With all the buzz regarding how a patient’s microbiome seems to affect everything from metabolic syndrome and colic to autoimmune diseases and inflammatory bowel disease, more attention has been paid in attempts to alter the microbiome for therapeutic benefits. In Crohn’s disease (CD), the fact that antibiotics have shown beneficial effects have led to a number of studies of probiotics. A recent study, like previous ones, did not demostrate any benefit with Saccharomyces boulardii (Clin Gastroenterol Hepatol 2013; 11: 982-87).
In this prospective double-blind, placebo-controlled study of 165 patients who achieved remission after steroids or salicylates, subjects were randomly assigned to groups given S boulardii (1 gram per day) or placebo for 52 weeks.
- CD relapse occurred in 80 patients: 38 (47.5%) in the probiotic group and 42 (53.2%) in the placebo group
- Time to relapse did not differ significantly: 40.7 weeks in probiotic group vs 39 weeks in placebo group
- No differences were seen in disease activity scores or serum inflammatory markers
- In post hoc analysis, nonsmokers given S boulardii were less likely to experience a relapse compared with nonsmoker control patients (34.5 % vs. 72%)
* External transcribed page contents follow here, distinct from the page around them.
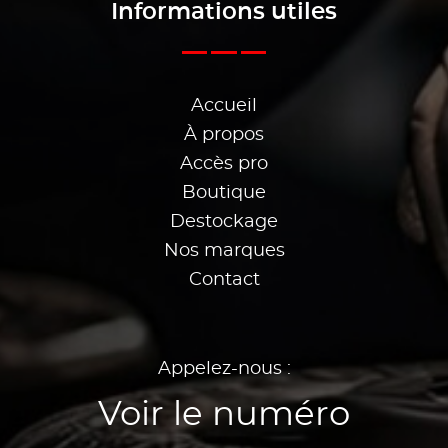
Informations utiles
Accueil
À propos
Accès pro
Boutique
Destockage
Nos marques
Contact
Appelez-nous :
Voir le numéro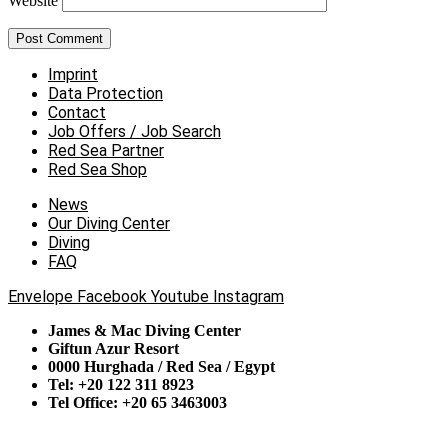
Website
Imprint
Data Protection
Contact
Job Offers / Job Search
Red Sea Partner
Red Sea Shop
News
Our Diving Center
Diving
FAQ
Envelope
Facebook
Youtube
Instagram
James & Mac Diving Center
Giftun Azur Resort
0000 Hurghada / Red Sea / Egypt
Tel: +20 122 311 8923
Tel Office: +20 65 3463003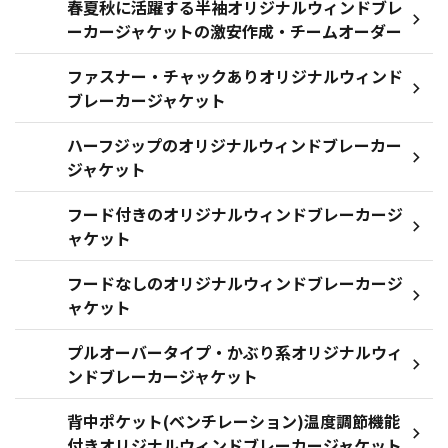
春夏秋に活躍する半袖オリジナルウィンドブレ
ーカージャケットの激安作成・チームオーダー
ファスナー・チャックありオリジナルウィンド
ブレーカージャケット
ハーフジップのオリジナルウィンドブレーカー
ジャケット
フード付きのオリジナルウィンドブレーカージ
ャケット
フードなしのオリジナルウィンドブレーカージ
ャケット
プルオーバータイプ・かぶり系オリジナルウィ
ンドブレーカージャケット
背中ポケット(ベンチレーション)温度調節機能
付きオリジナルウィンドブレーカージャケット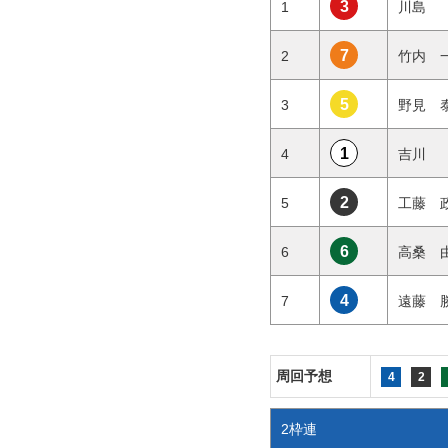
3
1
川島
7
2
竹内
5
3
野見
1
4
吉川
2
5
工藤
6
6
高桑
4
7
遠藤
周回予想
4
2
2枠連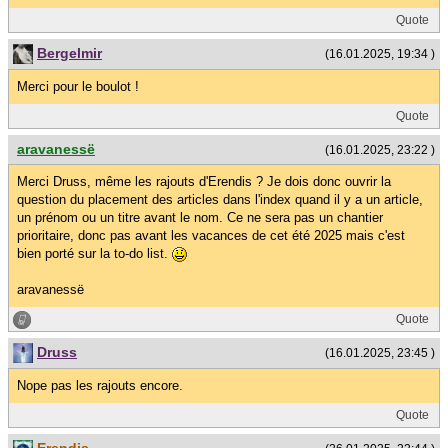
Quote
Bergelmir
(16.01.2025, 19:34 )
Merci pour le boulot !
Quote
aravanessë
(16.01.2025, 23:22 )
Merci Druss, même les rajouts d'Erendis ? Je dois donc ouvrir la
question du placement des articles dans l'index quand il y a un article,
un prénom ou un titre avant le nom. Ce ne sera pas un chantier
prioritaire, donc pas avant les vacances de cet été 2025 mais c'est
bien porté sur la to-do list.
aravanessë
Quote
Druss
(16.01.2025, 23:45 )
Nope pas les rajouts encore.
Quote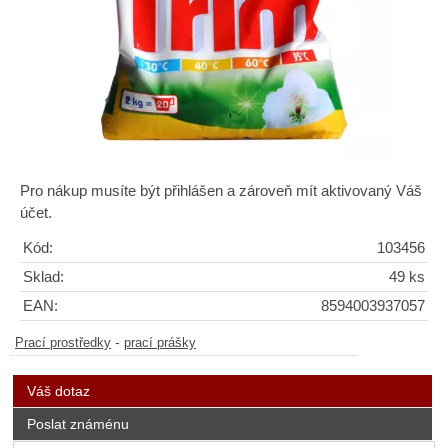
Pro nákup musíte být přihlášen a zároveň mít aktivovaný Váš
účet.
Kód:
103456
Sklad:
49 ks
EAN:
8594003937057
-
Prací prostředky
prací prášky
Váš dotaz
Poslat známénu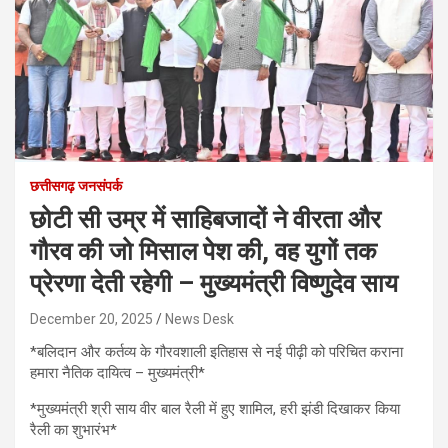
छत्तीसगढ़ जनसंपर्क
छोटी सी उम्र में साहिबजादों ने वीरता और
गौरव की जो मिसाल पेश की, वह युगों तक
प्रेरणा देती रहेगी – मुख्यमंत्री विष्णुदेव साय
December 20, 2025
News Desk
*बलिदान और कर्तव्य के गौरवशाली इतिहास से नई पीढ़ी को परिचित कराना
हमारा नैतिक दायित्व – मुख्यमंत्री*
*मुख्यमंत्री श्री साय वीर बाल रैली में हुए शामिल, हरी झंडी दिखाकर किया
रैली का शुभारंभ*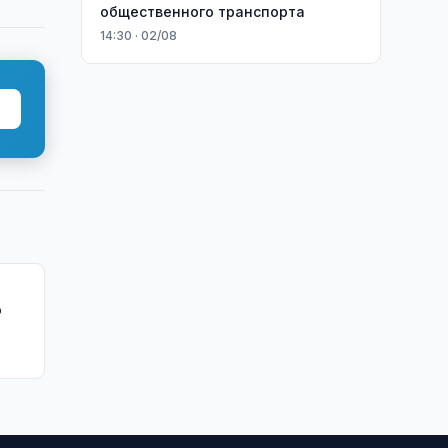
общественного транспорта
14:30 · 02/08
о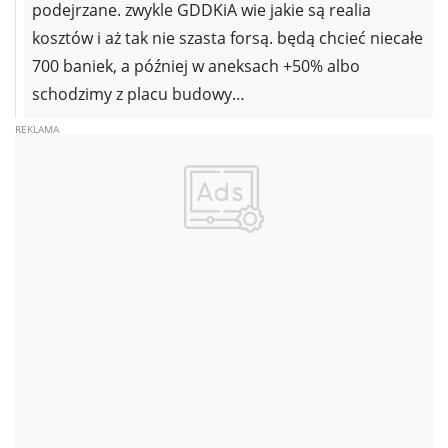
podejrzane. zwykle GDDKiA wie jakie są realia
kosztów i aż tak nie szasta forsą. będą chcieć niecałe
700 baniek, a później w aneksach +50% albo
schodzimy z placu budowy…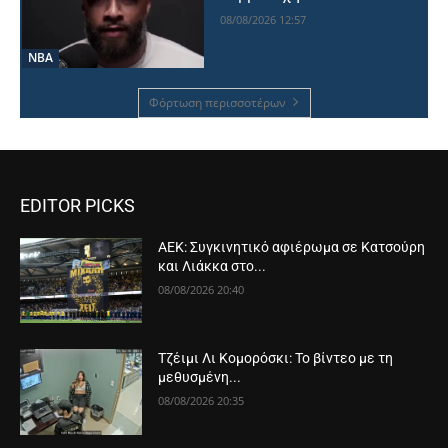
08/08/2026 12:57
NBA
Φόρτωση περισσοτέρων
EDITOR PICKS
ΑΕΚ: Συγκινητικό αφιέρωμα σε Κατσούρη
και Λιάκκα στο...
08/08/2026 20:40
Τζέιμι Λι Κομορόσκι: Το βίντεο με τη
μεθυσμένη...
08/08/2026 20:35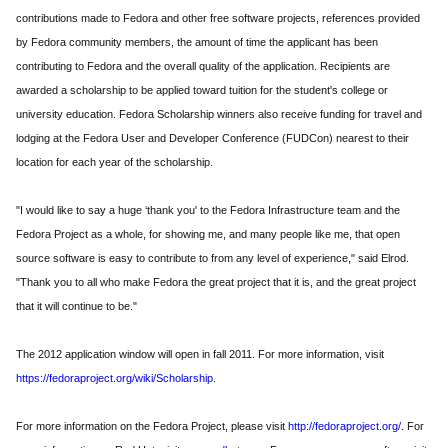
contributions made to Fedora and other free software projects, references provided
by Fedora community members, the amount of time the applicant has been
contributing to Fedora and the overall quality of the application. Recipients are
awarded a scholarship to be applied toward tuition for the student's college or
university education. Fedora Scholarship winners also receive funding for travel and
lodging at the Fedora User and Developer Conference (FUDCon) nearest to their
location for each year of the scholarship.
"I would like to say a huge ‘thank you' to the Fedora Infrastructure team and the
Fedora Project as a whole, for showing me, and many people like me, that open
source software is easy to contribute to from any level of experience," said Elrod.
"Thank you to all who make Fedora the great project that it is, and the great project
that it will continue to be."
The 2012 application window will open in fall 2011. For more information, visit
https://fedoraproject.org/wiki/Scholarship
.
For more information on the Fedora Project, please visit
http://fedoraproject.org/
. For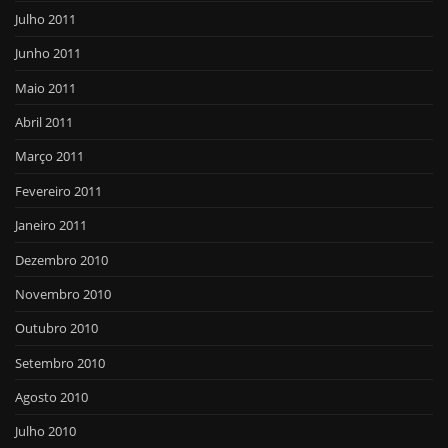
Julho 2011
Junho 2011
Maio 2011
Abril 2011
Março 2011
Fevereiro 2011
Janeiro 2011
Dezembro 2010
Novembro 2010
Outubro 2010
Setembro 2010
Agosto 2010
Julho 2010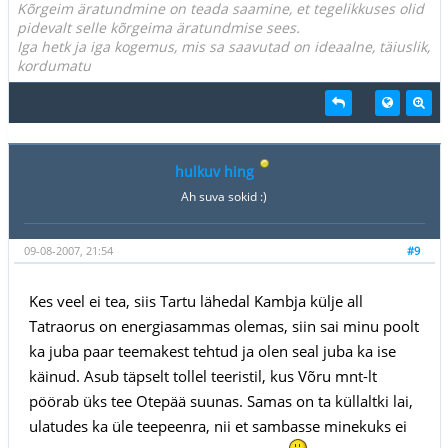
Kõrgeim äratundmine on teada saamine, et tegelikkuses olid
pidevalt selle kõrgeima äratundmise sees.
Iga hetk ja iga kogemus, mis sa saavutad on ideaalne, täiuslik,
kordumatu
hulkuv hing
Ah suva sokid :)
09-08-2007, 21:54
#9
Kes veel ei tea, siis Tartu lähedal Kambja külje all
Tatraorus on energiasammas olemas, siin sai minu poolt
ka juba paar teemakest tehtud ja olen seal juba ka ise
käinud. Asub täpselt tollel teeristil, kus Võru mnt-lt
pöörab üks tee Otepää suunas. Samas on ta küllaltki lai,
ulatudes ka üle teepeenra, nii et sambasse minekuks ei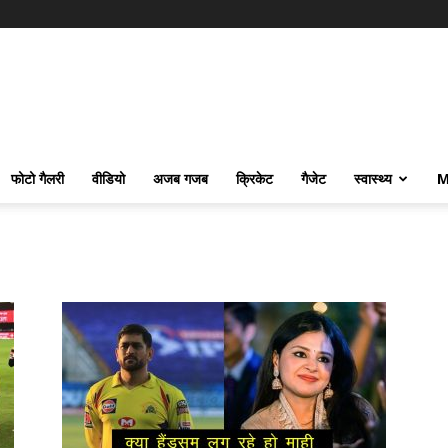
फोटो गैलरी
वीडियो
अजब गजब
क्रिकेट
गैजेट
स्वास्थ्य
M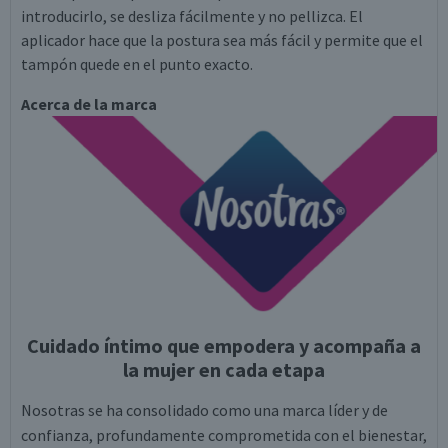
introducirlo, se desliza fácilmente y no pellizca. El
aplicador hace que la postura sea más fácil y permite que el
tampón quede en el punto exacto.
Acerca de la marca
Cuidado íntimo que empodera y acompaña a
la mujer en cada etapa
Nosotras se ha consolidado como una marca líder y de
confianza, profundamente comprometida con el bienestar,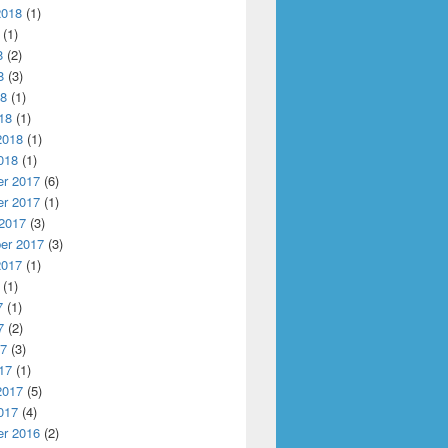
2018
(1)
(1)
8
(2)
8
(3)
18
(1)
18
(1)
2018
(1)
018
(1)
r 2017
(6)
r 2017
(1)
 2017
(3)
er 2017
(3)
2017
(1)
(1)
7
(1)
7
(2)
17
(3)
17
(1)
2017
(5)
017
(4)
r 2016
(2)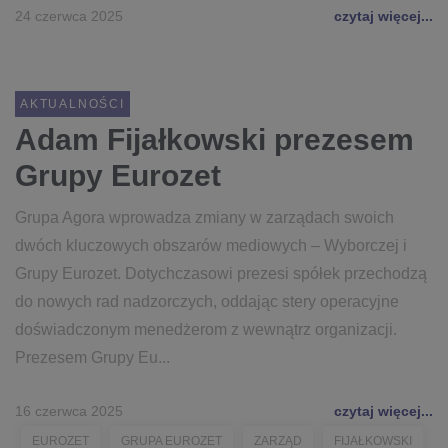
24 czerwca 2025
czytaj więcej...
AKTUALNOŚCI
Adam Fijałkowski prezesem
Grupy Eurozet
Grupa Agora wprowadza zmiany w zarządach swoich
dwóch kluczowych obszarów mediowych – Wyborczej i
Grupy Eurozet. Dotychczasowi prezesi spółek przechodzą
do nowych rad nadzorczych, oddając stery operacyjne
doświadczonym menedżerom z wewnątrz organizacji.
Prezesem Grupy Eu...
16 czerwca 2025
czytaj więcej...
EUROZET
GRUPA EUROZET
ZARZĄD
FIJAŁKOWSKI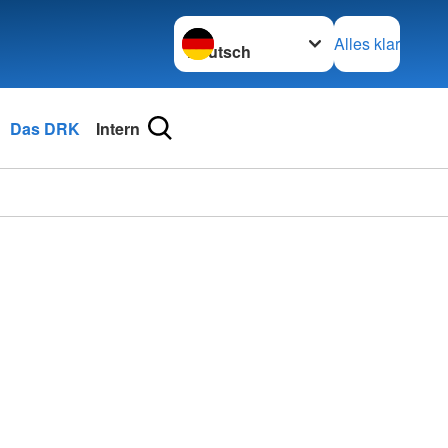
Sprache wechseln zu
Alles klar
Das DRK
Intern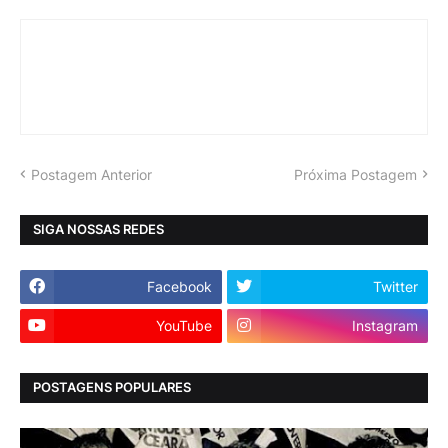
Postagem Anterior
Próxima Postagem
SIGA NOSSAS REDES
Facebook
Twitter
YouTube
Instagram
POSTAGENS POPULARES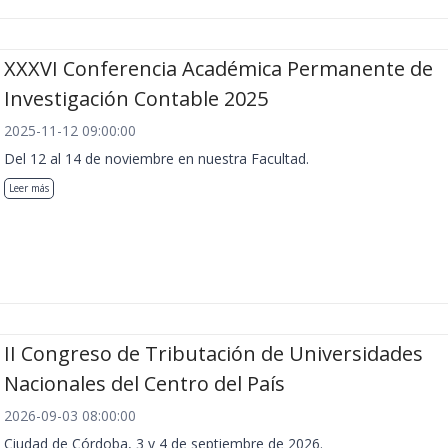
XXXVI Conferencia Académica Permanente de
Investigación Contable 2025
2025-11-12 09:00:00
Del 12 al 14 de noviembre en nuestra Facultad.
Leer más
II Congreso de Tributación de Universidades
Nacionales del Centro del País
2026-09-03 08:00:00
Ciudad de Córdoba, 3 y 4 de septiembre de 2026.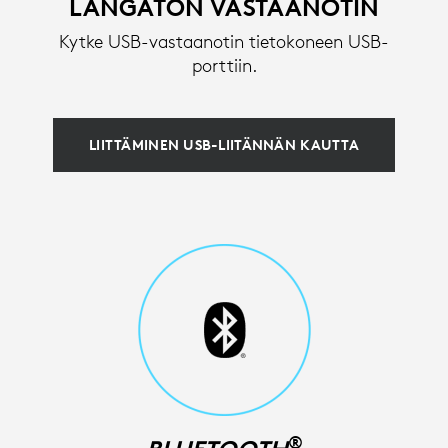
LANGATON VASTAANOTIN
Kytke USB-vastaanotin tietokoneen USB-
porttiin.
LIITTÄMINEN USB-LIITÄNNÄN KAUTTA
®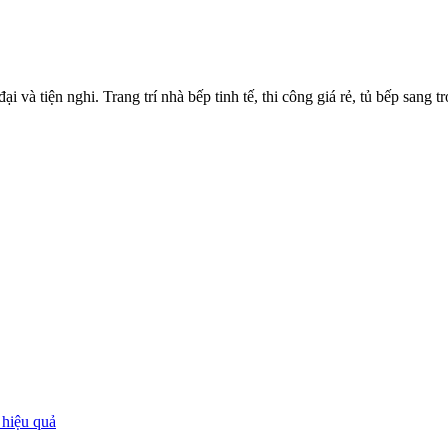
i và tiện nghi. Trang trí nhà bếp tinh tế, thi công giá rẻ, tủ bếp sang t
 hiệu quả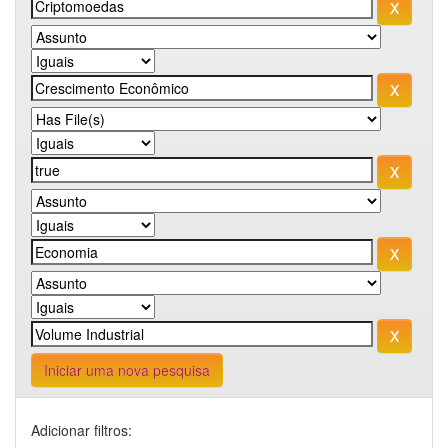
Iniciar uma nova pesquisa
Adicionar filtros: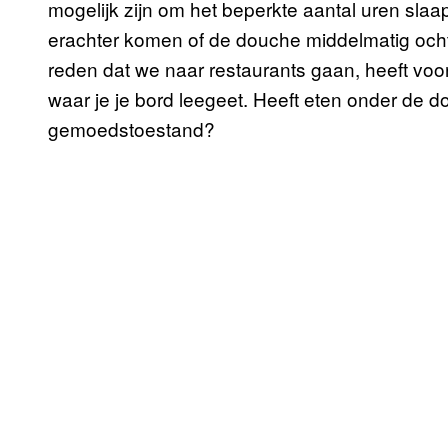
mogelijk zijn om het beperkte aantal uren slaap
erachter komen of de douche middelmatig ocht
reden dat we naar restaurants gaan, heeft vo
waar je je bord leegeet. Heeft eten onder de d
gemoedstoestand?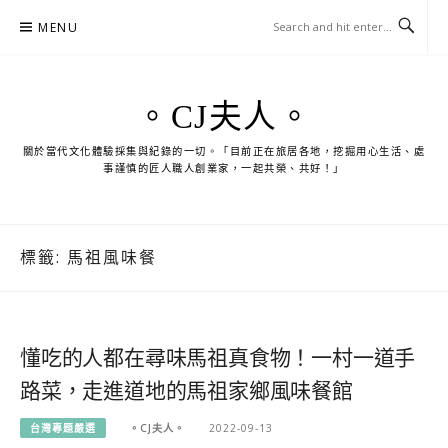
Skip
MENU
to
content
。CJ夫人。
關於當代文化體驗採集與紀錄的一切。「目前正在旅居各地，挖掘用心生活、處
事謹慎的匠人職人創業家，一起共榮、共好！」
標籤:
馬祖風味餐
懂吃的人都在尋味馬祖真食物！一村一道手
路菜，走進道地的馬祖家鄉風味餐館
台灣專題嚴選
。CJ夫人。
2022-09-13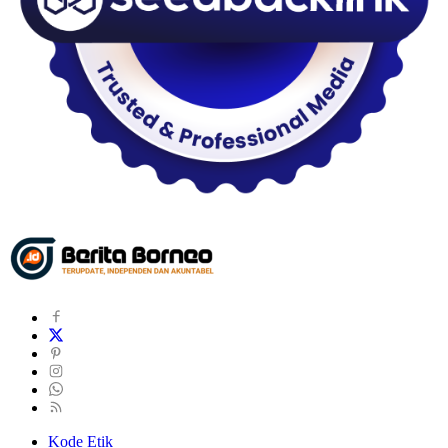
Kode Etik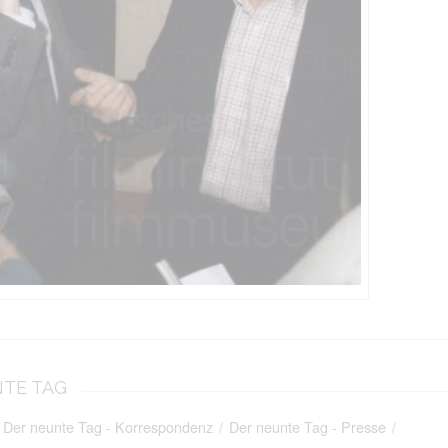
NTE TAG
Der neunte Tag - Korrespondenz
/
Der neunte Tag - Presse
/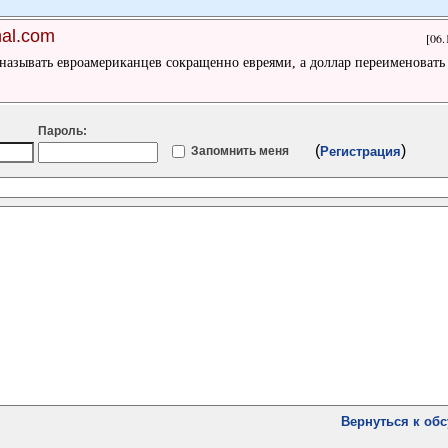
nal.com
[06.
называть евроамериканцев сокращенно евреями, а доллар переименовать в
Пароль:
(
)
Запомнить меня
Регистрация
Вернуться к об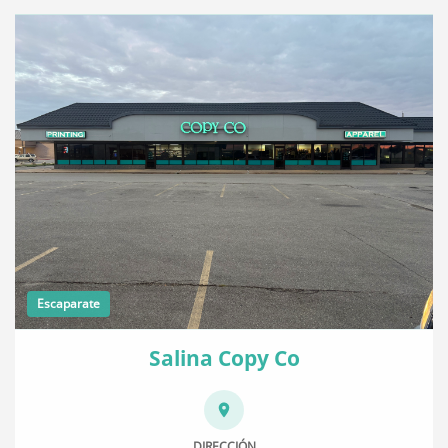
Escaparate
Salina Copy Co
DIRECCIÓN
One important limitation of this study was not examining the effects of the probiotic on the microbiome of these patients. Perhaps, other probiotics would be more effective in restoring a “healthy” flora.
Based on these results, and others, the accompanying editorial (pg 988-89), advocates use of probiotics only for prevention of antibiotic-associated diarrhea, prevention of recurrent Clostridium difficile, and treatment/prevention of pouchitis.
Bottom-line: Probiotics have not been demonstrated to be helpful for Crohn’s disease.